» **DIRECTIONS**
The answer must be the lines from the one containing "63,060 | 4.2% |" through the last line of the data below, copied exactly, with nothing else.

(Dataset entries)
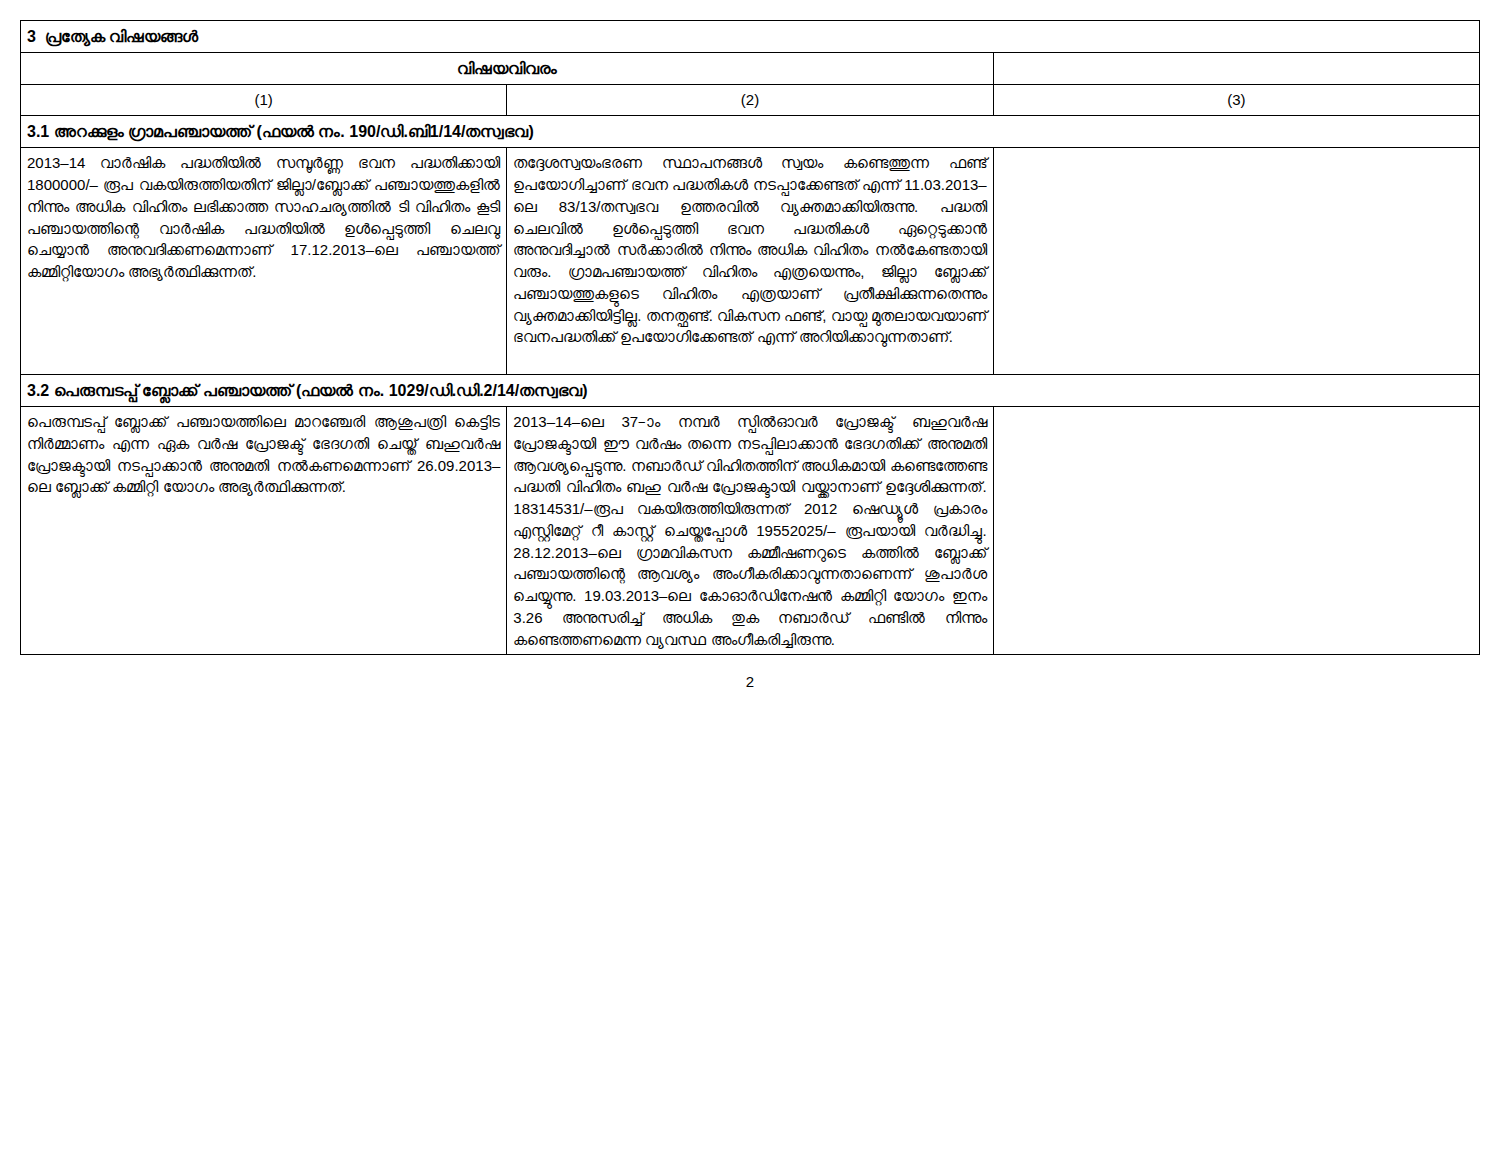| 3 പ്രത്യേക വിഷയങ്ങൾ |
| വിഷയവിവരം | |
| (1) | (2) | (3) |
| 3.1 അറക്കുളം ഗ്രാമപഞ്ചായത്ത് (ഫയൽ നം. 190/ഡി.ബി1/14/തസ്വഭവ) |
| 2013–14 വാർഷിക പദ്ധതിയിൽ സമ്പൂർണ്ണ ഭവന പദ്ധതിക്കായി 1800000/– രൂപ വകയിരുത്തിയതിന് ജില്ലാ/ബ്ലോക്ക് പഞ്ചായത്തുകളിൽ നിന്നും അധിക വിഹിതം ലഭിക്കാത്ത സാഹചര്യത്തിൽ ടി വിഹിതം കൂടി പഞ്ചായത്തിന്റെ വാർഷിക പദ്ധതിയിൽ ഉൾപ്പെടുത്തി ചെലവു ചെയ്യാൻ അനുവദിക്കണമെന്നാണ് 17.12.2013–ലെ പഞ്ചായത്ത് കമ്മിറ്റിയോഗം അഭ്യർത്ഥിക്കുന്നത്. | തദ്ദേശസ്വയംഭരണ സ്ഥാപനങ്ങൾ സ്വയം കണ്ടെത്തുന്ന ഫണ്ട് ഉപയോഗിച്ചാണ് ഭവന പദ്ധതികൾ നടപ്പാക്കേണ്ടത് എന്ന് 11.03.2013–ലെ 83/13/തസ്വഭവ ഉത്തരവിൽ വ്യക്തമാക്കിയിരുന്നു. പദ്ധതി ചെലവിൽ ഉൾപ്പെടുത്തി ഭവന പദ്ധതികൾ ഏറ്റെടുക്കാൻ അനുവദിച്ചാൽ സർക്കാരിൽ നിന്നും അധിക വിഹിതം നൽകേണ്ടതായി വരും. ഗ്രാമപഞ്ചായത്ത് വിഹിതം എത്രയെന്നും, ജില്ലാ ബ്ലോക്ക് പഞ്ചായത്തുകളുടെ വിഹിതം എത്രയാണ് പ്രതീക്ഷിക്കുന്നതെന്നും വ്യക്തമാക്കിയിട്ടില്ല. തനത്ഫണ്ട്. വികസന ഫണ്ട്, വായ്പ മുതലായവയാണ് ഭവനപദ്ധതിക്ക് ഉപയോഗിക്കേണ്ടത് എന്ന് അറിയിക്കാവുന്നതാണ്. | |
| 3.2 പെരുമ്പടപ്പ് ബ്ലോക്ക് പഞ്ചായത്ത് (ഫയൽ നം. 1029/ഡി.ഡി.2/14/തസ്വഭവ) |
| പെരുമ്പടപ്പ് ബ്ലോക്ക് പഞ്ചായത്തിലെ മാറഞ്ചേരി ആശുപത്രി കെട്ടിട നിർമ്മാണം എന്ന ഏക വർഷ പ്രോജക്ട് ഭേദഗതി ചെയ്ത് ബഹുവർഷ പ്രോജക്ടായി നടപ്പാക്കാൻ അനുമതി നൽകണമെന്നാണ് 26.09.2013–ലെ ബ്ലോക്ക് കമ്മിറ്റി യോഗം അഭ്യർത്ഥിക്കുന്നത്. | 2013–14–ലെ 37–ാം നമ്പർ സ്പിൽഓവർ പ്രോജക്ട് ബഹുവർഷ പ്രോജക്ടായി ഈ വർഷം തന്നെ നടപ്പിലാക്കാൻ ഭേദഗതിക്ക് അനുമതി ആവശ്യപ്പെടുന്നു. നബാർഡ് വിഹിതത്തിന് അധികമായി കണ്ടെത്തേണ്ട പദ്ധതി വിഹിതം ബഹു വർഷ പ്രോജക്ടായി വയ്ക്കാനാണ് ഉദ്ദേശിക്കുന്നത്. 18314531/–രൂപ വകയിരുത്തിയിരുന്നത് 2012 ഷെഡ്യൂൾ പ്രകാരം എസ്റ്റിമേറ്റ് റീ കാസ്റ്റ് ചെയ്തപ്പോൾ 19552025/– രൂപയായി വർദ്ധിച്ചു. 28.12.2013–ലെ ഗ്രാമവികസന കമ്മീഷണറുടെ കത്തിൽ ബ്ലോക്ക് പഞ്ചായത്തിന്റെ ആവശ്യം അംഗീകരിക്കാവുന്നതാണെന്ന് ശുപാർശ ചെയ്യുന്നു. 19.03.2013–ലെ കോഓർഡിനേഷൻ കമ്മിറ്റി യോഗം ഇനം 3.26 അനുസരിച്ച് അധിക തുക നബാർഡ് ഫണ്ടിൽ നിന്നും കണ്ടെത്തണമെന്ന വ്യവസ്ഥ അംഗീകരിച്ചിരുന്നു. | |
2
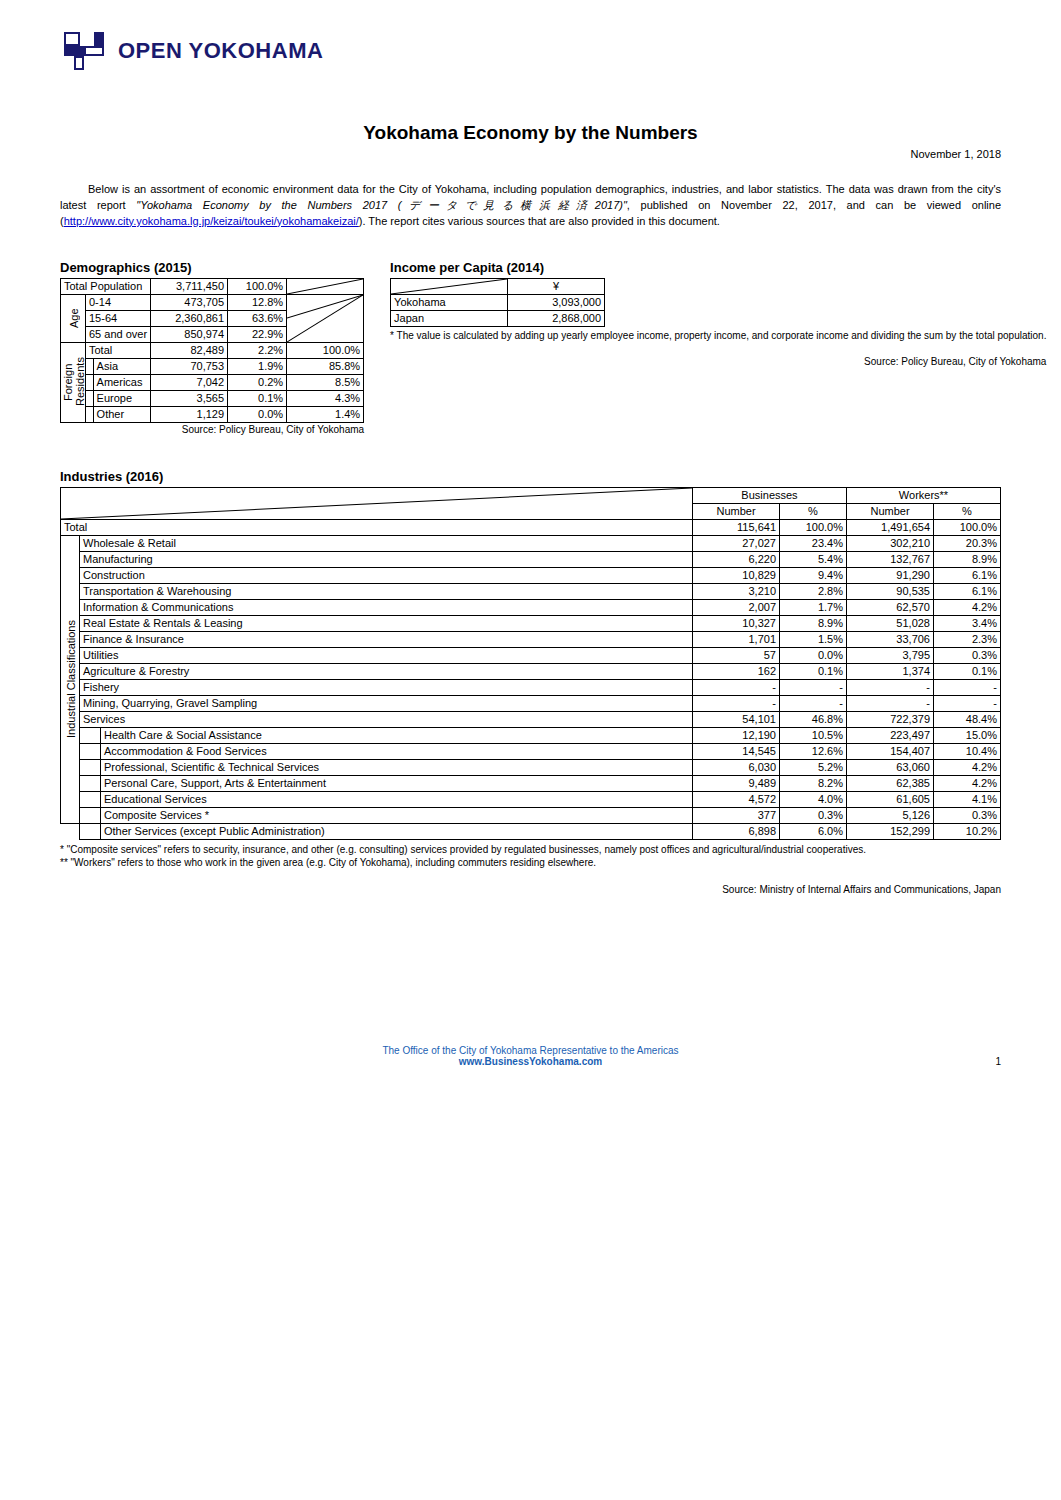OPEN YOKOHAMA
Yokohama Economy by the Numbers
November 1, 2018
Below is an assortment of economic environment data for the City of Yokohama, including population demographics, industries, and labor statistics. The data was drawn from the city's latest report "Yokohama Economy by the Numbers 2017 (データで見る横浜経済2017)", published on November 22, 2017, and can be viewed online (http://www.city.yokohama.lg.jp/keizai/toukei/yokohamakeizai/). The report cites various sources that are also provided in this document.
Demographics (2015)
| Total Population | 3,711,450 | 100.0% | |
| Age | 0-14 | 473,705 | 12.8% | |
| 15-64 | 2,360,861 | 63.6% |
| 65 and over | 850,974 | 22.9% |
| Foreign Residents | Total | 82,489 | 2.2% | 100.0% |
| | Asia | 70,753 | 1.9% | 85.8% |
| | Americas | 7,042 | 0.2% | 8.5% |
| | Europe | 3,565 | 0.1% | 4.3% |
| | Other | 1,129 | 0.0% | 1.4% |
Source: Policy Bureau, City of Yokohama
Income per Capita (2014)
| | ¥ |
| Yokohama | 3,093,000 |
| Japan | 2,868,000 |
* The value is calculated by adding up yearly employee income, property income, and corporate income and dividing the sum by the total population.
Source: Policy Bureau, City of Yokohama
Industries (2016)
| | Businesses | Workers** |
| Number | % | Number | % |
| Total | 115,641 | 100.0% | 1,491,654 | 100.0% |
| Industrial Classifications | Wholesale & Retail | 27,027 | 23.4% | 302,210 | 20.3% |
| Manufacturing | 6,220 | 5.4% | 132,767 | 8.9% |
| Construction | 10,829 | 9.4% | 91,290 | 6.1% |
| Transportation & Warehousing | 3,210 | 2.8% | 90,535 | 6.1% |
| Information & Communications | 2,007 | 1.7% | 62,570 | 4.2% |
| Real Estate & Rentals & Leasing | 10,327 | 8.9% | 51,028 | 3.4% |
| Finance & Insurance | 1,701 | 1.5% | 33,706 | 2.3% |
| Utilities | 57 | 0.0% | 3,795 | 0.3% |
| Agriculture & Forestry | 162 | 0.1% | 1,374 | 0.1% |
| Fishery | - | - | - | - |
| Mining, Quarrying, Gravel Sampling | - | - | - | - |
| Services | 54,101 | 46.8% | 722,379 | 48.4% |
| | Health Care & Social Assistance | 12,190 | 10.5% | 223,497 | 15.0% |
| | Accommodation & Food Services | 14,545 | 12.6% | 154,407 | 10.4% |
| | Professional, Scientific & Technical Services | 6,030 | 5.2% | 63,060 | 4.2% |
| | Personal Care, Support, Arts & Entertainment | 9,489 | 8.2% | 62,385 | 4.2% |
| | Educational Services | 4,572 | 4.0% | 61,605 | 4.1% |
| | Composite Services * | 377 | 0.3% | 5,126 | 0.3% |
| | | Other Services (except Public Administration) | 6,898 | 6.0% | 152,299 | 10.2% |
* "Composite services" refers to security, insurance, and other (e.g. consulting) services provided by regulated businesses, namely post offices and agricultural/industrial cooperatives.
** "Workers" refers to those who work in the given area (e.g. City of Yokohama), including commuters residing elsewhere.
Source: Ministry of Internal Affairs and Communications, Japan
The Office of the City of Yokohama Representative to the Americas
www.BusinessYokohama.com
1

» **TASK ANSWER**
| | Professional, Scientific & Technical Services | 6,030 | 5.2% | 63,060 | 4.2% |
| | Personal Care, Support, Arts & Entertainment | 9,489 | 8.2% | 62,385 | 4.2% |
| | Educational Services | 4,572 | 4.0% | 61,605 | 4.1% |
| | Composite Services * | 377 | 0.3% | 5,126 | 0.3% |
| | | Other Services (except Public Administration) | 6,898 | 6.0% | 152,299 | 10.2% |
* "Composite services" refers to security, insurance, and other (e.g. consulting) services provided by regulated businesses, namely post offices and agricultural/industrial cooperatives.
** "Workers" refers to those who work in the given area (e.g. City of Yokohama), including commuters residing elsewhere.
Source: Ministry of Internal Affairs and Communications, Japan
The Office of the City of Yokohama Representative to the Americas
www.BusinessYokohama.com
1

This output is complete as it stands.